Our Town and Your Childhood in The Fabelmans

So, let’s get this out of the way first. Sammy Fabelman is Steven Spielberg, and “they” spent their early childhood in New Jersey in the town where my wife and I are currently raising our son. The movie theater where his parents (played by Michelle Williams and Paul Dano) take him to see his first movie is called the Orpheum in the film, but clearly inspired by the locally famous Westmont Theater. In real life, while it has maintained its historic façade and marquee, the Westmont Theater is now (much to many people’s rightful dismay) a Planet Fitness. Sammy’s (and presumably Steven’s) father maintained a collection of broken TVs in his garage to tinker with and/or repair. This must’ve been all the rage back then, because our house was once owned by “the first dedicated TV repairman” in the area, and we often imagine just such a set up in our garage and attic (there are still some weird wiring and hoisting cables up there). Maybe in some strange but plausible fantasy world our home’s previous owner knew Spielberg’s dad. Spielberg’s house isn’t that far from ours, and it’s still just a regular house owned by regular folks…but in the film, it’s been transformed into a grander house on a fictional cul-de-sac. It was great fun for the first twenty minutes of the film to imagine young Spielberg and his family walking down the same streets we walk with our own son seeing many of the same sights and buildings.

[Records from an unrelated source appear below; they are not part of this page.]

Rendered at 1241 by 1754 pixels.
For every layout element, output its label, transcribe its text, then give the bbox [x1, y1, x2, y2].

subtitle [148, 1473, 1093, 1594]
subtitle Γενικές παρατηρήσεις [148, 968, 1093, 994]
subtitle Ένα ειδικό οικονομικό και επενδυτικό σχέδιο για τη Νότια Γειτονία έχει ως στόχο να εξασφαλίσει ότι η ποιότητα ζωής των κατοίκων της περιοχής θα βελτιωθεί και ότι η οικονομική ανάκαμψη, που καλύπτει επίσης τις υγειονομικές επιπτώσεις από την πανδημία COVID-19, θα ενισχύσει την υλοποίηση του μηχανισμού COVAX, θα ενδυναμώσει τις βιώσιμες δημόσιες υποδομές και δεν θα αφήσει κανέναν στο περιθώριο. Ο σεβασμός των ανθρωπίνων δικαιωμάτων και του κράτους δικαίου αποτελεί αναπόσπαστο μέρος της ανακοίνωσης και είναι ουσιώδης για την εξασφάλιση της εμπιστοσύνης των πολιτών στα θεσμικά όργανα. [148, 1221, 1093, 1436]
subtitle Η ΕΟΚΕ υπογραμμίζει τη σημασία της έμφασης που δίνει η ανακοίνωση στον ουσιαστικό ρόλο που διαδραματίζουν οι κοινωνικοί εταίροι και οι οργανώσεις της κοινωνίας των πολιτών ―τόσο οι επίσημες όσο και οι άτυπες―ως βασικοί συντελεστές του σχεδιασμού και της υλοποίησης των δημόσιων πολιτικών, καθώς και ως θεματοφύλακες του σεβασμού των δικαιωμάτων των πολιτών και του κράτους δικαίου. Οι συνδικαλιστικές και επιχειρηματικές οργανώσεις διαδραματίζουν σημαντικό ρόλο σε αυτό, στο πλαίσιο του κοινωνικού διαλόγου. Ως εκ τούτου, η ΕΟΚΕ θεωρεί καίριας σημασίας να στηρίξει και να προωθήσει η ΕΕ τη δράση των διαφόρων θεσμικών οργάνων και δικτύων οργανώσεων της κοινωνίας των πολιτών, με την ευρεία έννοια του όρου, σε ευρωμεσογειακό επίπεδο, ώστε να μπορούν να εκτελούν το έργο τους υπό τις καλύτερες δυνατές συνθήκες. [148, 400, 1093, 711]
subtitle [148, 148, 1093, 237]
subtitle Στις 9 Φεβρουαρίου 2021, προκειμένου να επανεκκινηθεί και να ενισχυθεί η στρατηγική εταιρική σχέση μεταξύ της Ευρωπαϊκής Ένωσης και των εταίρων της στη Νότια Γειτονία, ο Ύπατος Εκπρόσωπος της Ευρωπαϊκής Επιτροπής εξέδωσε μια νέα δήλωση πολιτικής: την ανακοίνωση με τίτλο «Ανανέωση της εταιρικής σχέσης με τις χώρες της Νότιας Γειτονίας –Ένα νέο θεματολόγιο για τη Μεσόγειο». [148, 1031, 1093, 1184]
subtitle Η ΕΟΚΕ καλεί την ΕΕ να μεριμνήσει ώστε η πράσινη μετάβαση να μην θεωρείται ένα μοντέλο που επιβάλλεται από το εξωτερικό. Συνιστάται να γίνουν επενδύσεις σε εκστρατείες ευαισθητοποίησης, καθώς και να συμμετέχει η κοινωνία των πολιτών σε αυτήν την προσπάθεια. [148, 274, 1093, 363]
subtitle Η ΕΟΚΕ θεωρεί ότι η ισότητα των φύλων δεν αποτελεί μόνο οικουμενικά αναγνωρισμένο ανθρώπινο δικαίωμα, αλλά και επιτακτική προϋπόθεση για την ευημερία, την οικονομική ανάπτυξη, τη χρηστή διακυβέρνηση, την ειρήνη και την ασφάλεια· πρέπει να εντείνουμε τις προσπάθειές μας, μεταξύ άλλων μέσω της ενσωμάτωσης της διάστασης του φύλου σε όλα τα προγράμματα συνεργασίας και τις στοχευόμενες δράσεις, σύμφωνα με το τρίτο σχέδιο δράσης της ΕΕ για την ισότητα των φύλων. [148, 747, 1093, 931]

Now back to the film itself minus the context specific to me. The Fabelmans is a classic coming-of-age tale focused on a young artist’s journey to finding his place in the world. The bookends in New Jersey and California are fantastic, while the middle section focused on his years in Arizona (ironically where he seemed to be the happiest and find his niche with his eager-to-star-in-his-movies Boy Scout friends) drags. But, man, when his depressed mom gets that pet Capuchin monkey after they move to California, and the monkey later sits in with the kids during the inevitable divorce talk, the film totally sucked me in.

Even a casual viewer should find plenty to like here, but film buffs, especially those who grew up on Spielberg’s classics like Close Encounters of the Third Kind, Raiders of the Lost Ark, ET, and The Temple of Doom, will be delighted to witness the primordial genesis of many famous scenes and Spielbergian concepts. There are clear lines from moments in this film, and from his relationships with his parents and sisters, to visual filmic calling cards and character archetypes that are ingrained in a whole generation of movie-goers. You even get to see where his obsession with lens flares came from. There is also plenty to psychoanalyze here, as Spielberg presents Sammy and himself with a somewhat cold distance (but a warm lens) revealing someone who has never quite understood people too deeply, but developed a knack for capturing fleeting moments on film where damaged characters reveal their true selves regardless of his own perception of things, and painting it all on a larger-than-life canvas.

I was also pleasantly surprised by how well the drama of Sammy/Steven being an outsider in high school, while his parent’s marriage collapsed, played once the action moved to California. The screenplay was sometimes all over the place, but it was focused, tight, funny, emotional, and effective in the final hour. By the time one of my all-time favorite directors, David Lynch, showed up to play one of the greatest directors of all-time, John Ford, I was gaga for the whole dang thing. It’s matrixed storytelling at its finest. Those closing lines. That closing shot. Sammy…Stevie…they made it! Now that’s a motion picture!

It’s just too bad they don’t show them anymore at the Westmont Theater.